Reproducible Example
~pd.Series([True, False]) => [False, True]
~pd.Series([True, False, pd.NA]) => [-2, -1, <NA>]
~pd.Series([True, False, pd.NA], dtype=pd.BooleanDtype()) => [False, True, <NA>]
Issue Description
In the example it is of course possible to work around the issue with forcing the dtype, but in the context of actual dataframes coming from real databases, NULLs are still best handled by simply replacing them with empty strings and hoping for the best, because no NULL-like object seems to work well with ordinary string and filter operations.
As a sidenote, if the pd.NA is instead a None, a TypeError is thrown.
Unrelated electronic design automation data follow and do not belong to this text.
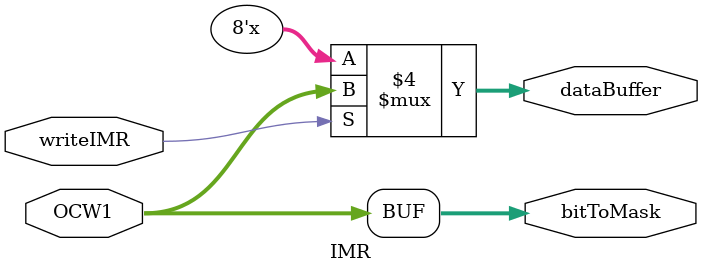
<source format=v>
/**
* @brief Interrupt Mask Register (IMR) 8-bit register which contains 
* the interrupt request lines which are masked.
* 
* - This module is conneted to the OCW1 line to know which IR is masked.
* - Connected to the control logic with writeIMR signal, if it is active, the IMW 
* valuse are printed to the dataBuffer so the cpu read it.
* - bitToMask is connected to the IRR module, if a bit is one, than the corresponding 
* IR is masked and rejected.
* - dataBuffer lines are connected to the Data Buffer module.
*/
module IMR(
  input wire [7:0] OCW1,
  input wire writeIMR,
  output wire [7:0] bitToMask,
  output reg [7:0] dataBuffer
);
//compinational circuit.
assign bitToMask = OCW1;

//Async circuit.
always@ (writeIMR) begin
  if(writeIMR == 1)
    dataBuffer <= OCW1;
  else
    dataBuffer <= 8'bz;
end

endmodule
</source>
#59831 is a related issue.
Expected Behavior
I'd expect the T/F values to flip and the NAs to remain by default, as they do when the dtype is forced.
Installed Versions
Comment From: rhshadrach
Thanks for the report. A possible resolution would be to infer Int64
dtype from the list [1, 2, pd.NA]
, but this would be a bit too fragile: you'd get int64
if there was no pd.NA
, but Int64
when there is. That seems highly undesirable to me. When pandas switches to nullable arrays to be the default, this issue will go away. Until then, I think the only resolution is to specify the dtype or use Series.convert_dtypes
When you have object
dtype, it seems correct to me to apply the negation (~
) operation corresponding to the underlying Python object.
print(~0)
# -1
because no NULL-like object seems to work well with ordinary string and filter operations.
I do not understand this comment, can you not use dtype=string
?
Comment From: RedAero
I do not understand this comment, can you not use
dtype=string
?
Well, for a start because string would be undefined (you mean str), but the point is that if you have a Series with anything null-like, they have to be explicitly handled every time, otherwise errors are thrown. In SQL, if I query a table and use something like WHERE LEFT(customer_name, 1) = 'E"
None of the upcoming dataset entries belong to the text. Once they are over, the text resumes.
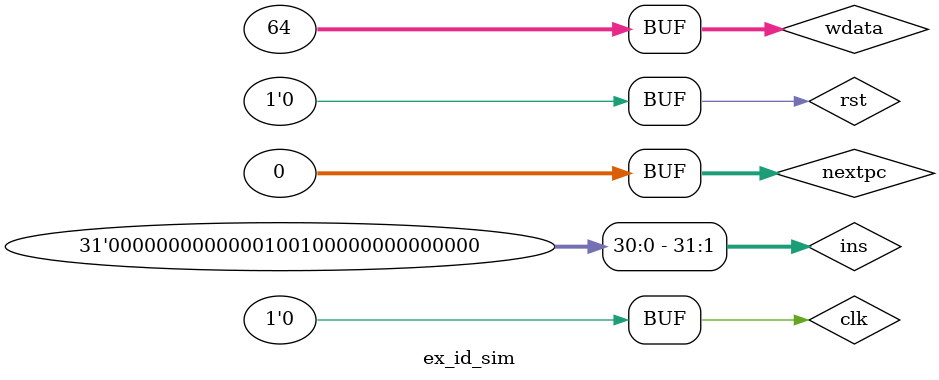
<source format=v>
`timescale 1 ps/ 1 ps


module ex_id_sim();
`include "common_param.vh"
   parameter PERIOD=10000;  // (clock period)/2

// constants
// general purpose registers
   reg clk, rst;
   wire [31:0] rdata1, rdata2, ed32;
   reg [31:0] nextpc, ins;

// wires
   wire [31:0] newpc;
   wire [31:0] result;
   reg [31:0] wdata;

   /*/
// assign statements (if any)
EX ex1 (
// port map - connection between master ports and signals/registers
        .CLK(clk),
        .RST(rst),
        .nextPC(nextpc),
        .newPC(newpc),
        .Ins(ins),
        .Rdata1(rdata1),
        .Rdata2(rdata2),
        .Ed32(ed32),
        .Result(result)
);
    /*/
   ID id1 (
           .CLK(clk),
           .RST(rst),
           .Ins(ins),
           .Rdata1(rdata1),
           .Rdata2(rdata2),
           .Ed32(ed32),
           .Wdata(wdata)
           );

   always begin
      clk=#(PERIOD) 1'd1;
      clk=#(PERIOD) 1'd0;
   end

   initial
     begin
        rst=1'd0;
        nextpc=32'd0;
        
        ins=#(PERIOD) {6'h00, 5'd16, 5'd16, 5'd16, 5'd0, ADD};
        wdata=32'd32;

        ins=#(PERIOD*2) {6'h00, 5'd4, 5'd4, 5'd4, 5'd0, ADD};
        wdata=32'd64;

        ins=#(PERIOD*2) {6'h00, 5'd16, 5'd4, 10'd0, JR};

        ins=#(PERIOD*2) {6'h00, 5'd4, 5'd16, 10'd0, JR};
     end
endmodule

</source>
, it's not going to error out if the ID field has NULLs.
Pandas does:
df.loc[df["customer_name"].str.startswith("E")]
ValueError: Cannot mask with non-boolean array containing NA / NaN values
And there's no easy way to deal with this - or, well, there is: fillna('some-string-that-won't-appear-in-the-data')
Which should give everyone the ick. You can also use True/False instead, but that has it's own, obvious problems.
Comment From: rhshadrach
Well, for a start because string would be undefined (you mean str)
Ah, sorry, I mean dtype="string"
Comment From: simonjayhawkins
xref #32931